A Law Commission report has proposed changing to the country's "out-of-date" surrogacy laws so intended parents in approved arrangements can be recognised as the legal parents of a surrogate-born child without a court process. 

The report, which made several recommendations, was presented by the Commission to Parliament on Friday and acknowledged there was a "pressing need" to change the law in order to meet the needs and reasonable expectations of New Zealanders. 

Law Commission principal adviser Nichola Lambie said the experience of those using surrogacy because they are unable to carry a child themselves in the current framework shows improvements are needed. 

"A key problem is that the law does not recognise surrogacy as a process that creates a parent-child relationship between the intended parents and the surrogate-born child. Intended parents must instead rely on adoption law which was developed over 65 years ago and did not contemplate the modern practice of surrogacy." 

The report referenced a story published in the Herald last year regarding a couple 
who ended up in a shared custody arrangement after their surrogate changed their mind and wanted to keep the child. 

"It was horrendous, just that uncertainty of not knowing what's going on.

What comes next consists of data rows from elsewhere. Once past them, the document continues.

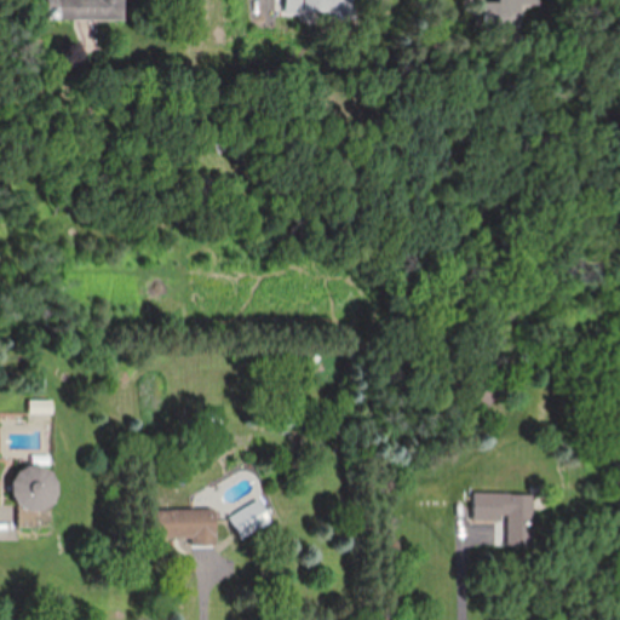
[(125,0),(50,0),(50,21),(126,21),(125,0)]
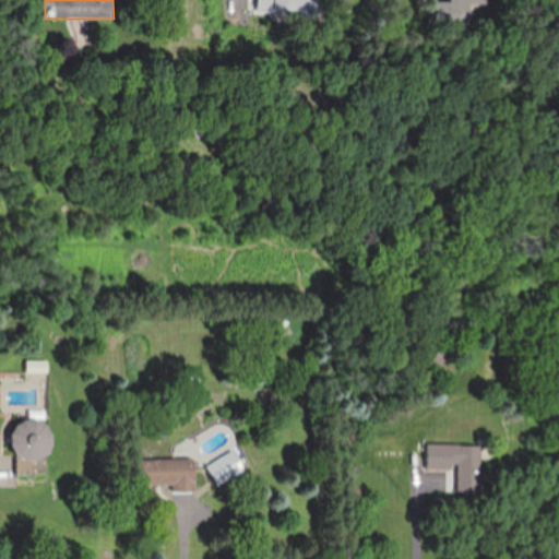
[(294,18),(320,16),(319,0),(259,0),(259,12),(294,12),(294,18)]
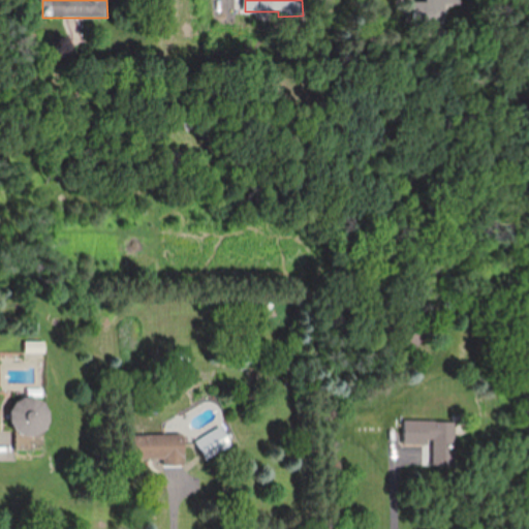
[(428,0),(422,20),(438,26),(446,2),(455,5),(456,0),(428,0)]
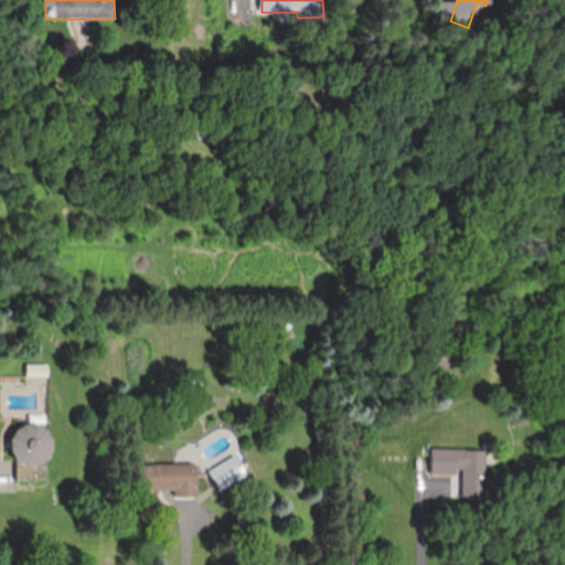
[(48,366),(27,365),(27,380),(48,380),(48,366)]
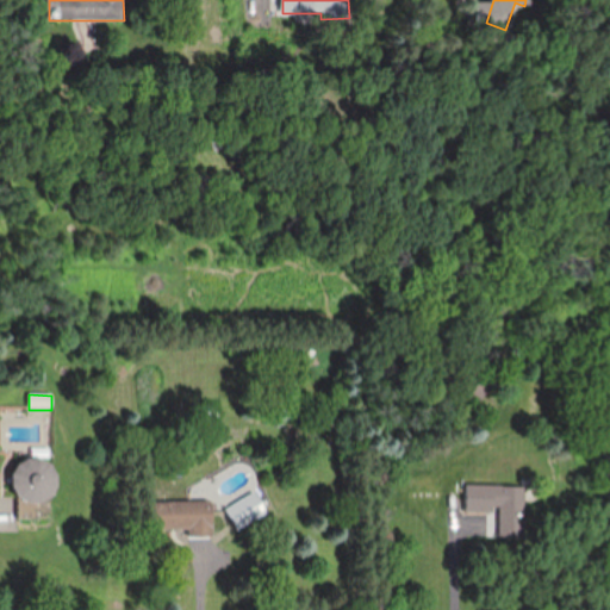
[(18,521),(38,520),(36,504),(55,502),(51,460),(12,464),(18,521)]
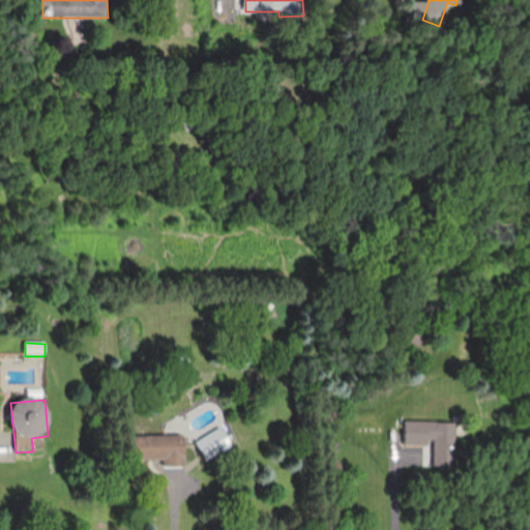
[(459,423),(406,422),(406,446),(435,447),(434,467),(458,468),(459,423)]
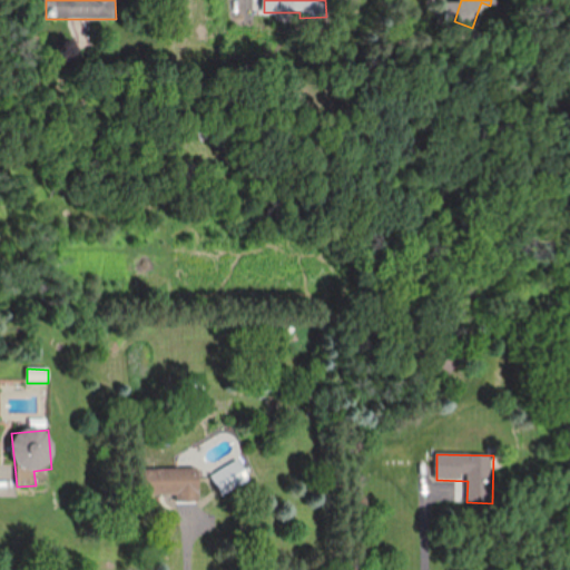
[(209,479),(222,498),(251,480),(238,461),(209,479)]
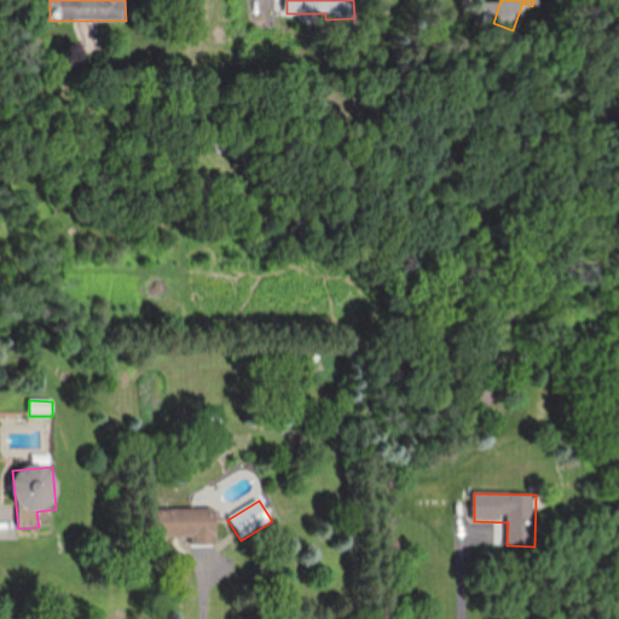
[(191,548),(217,547),(215,512),(156,514),(157,542),(191,541),(191,548)]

You know, this was my husband's baby as well and it was supposed to be our baby and we'd planned for it ... It was just so so horrible," the intended mother told the Herald at the time. 

The report noted this was the only reported case in the media of a private traditional 
surrogacy arrangement in which the surrogate changed her mind during pregnancy and 
wanted to keep the child. 

Lambie said surrogacy was a legitimate form of family building that requires a specific legal framework to promote and protect the rights and interests of surrogate-born children, surrogates and intended parents. 

Key recommendations include: 

• Introducing a pathway for recognising intended parents as the legal parents of a surrogate-born child without the need for a court process, where the surrogacy arrangement was approved by the Ethics Committee on Assisted Reproductive Technology (Ecart) and the surrogate gives her consent.

• Providing a separate court pathway for recognising intended parents as the legal parents of a surrogate-born child in situations when the administrative pathway does not apply.

• Giving effect to children's rights to identity by establishing a national surrogacy birth register to preserve access to information by surrogate-born people about their genetic and gestational origins and whakapapa.

• Clarifying the law to allow payments to surrogates for reasonable costs actually incurred in relation to a surrogacy arrangement, including compensation for loss of income.

• Changes to the Ecart approval process to improve its operation and to enable Ecart to approve traditional surrogacy arrangements.

• Commissioning Māori-led research to provide a better understanding of tikanga Māori and surrogacy and Māori perspectives on surrogacy.

• Accommodating international surrogacy arrangements (where intended parents live in New Zealand and the surrogate lives overseas) within the court pathway of the new legal framework in order to promote the best interests of the child.

Fertility Associates group medical director Dr Andrew Murray said they fully support the recommendations. 

"We are particularly pleased to see that the recommendations included payments to surrogates for reasonable costs – we hope that in time this is also extend to all gamete donors including egg and sperm donors. 

"Surrogates give the most amazing gift to the families they help, and should not be left out of pocket at the end of it." 

He said many of their patients will also be pleased to hear that the recommendations include simplifying the legal aspects of the adoption process once the baby is born. 

"It is a very special time for recipient families to finally have their long-awaited baby in their arms, yet the baby is not their legal child. The additional paperwork at the birth and after, can be very distressing for all parties involved." 

This Review of Surrogacy report is also very timely given Tamati Coffey's Improving Arrangements for Surrogacy Bill has just passed its first reading with broad cross-party support, he said. 

"These are both very positive steps to improve the surrogacy pathway for both families and their surrogate."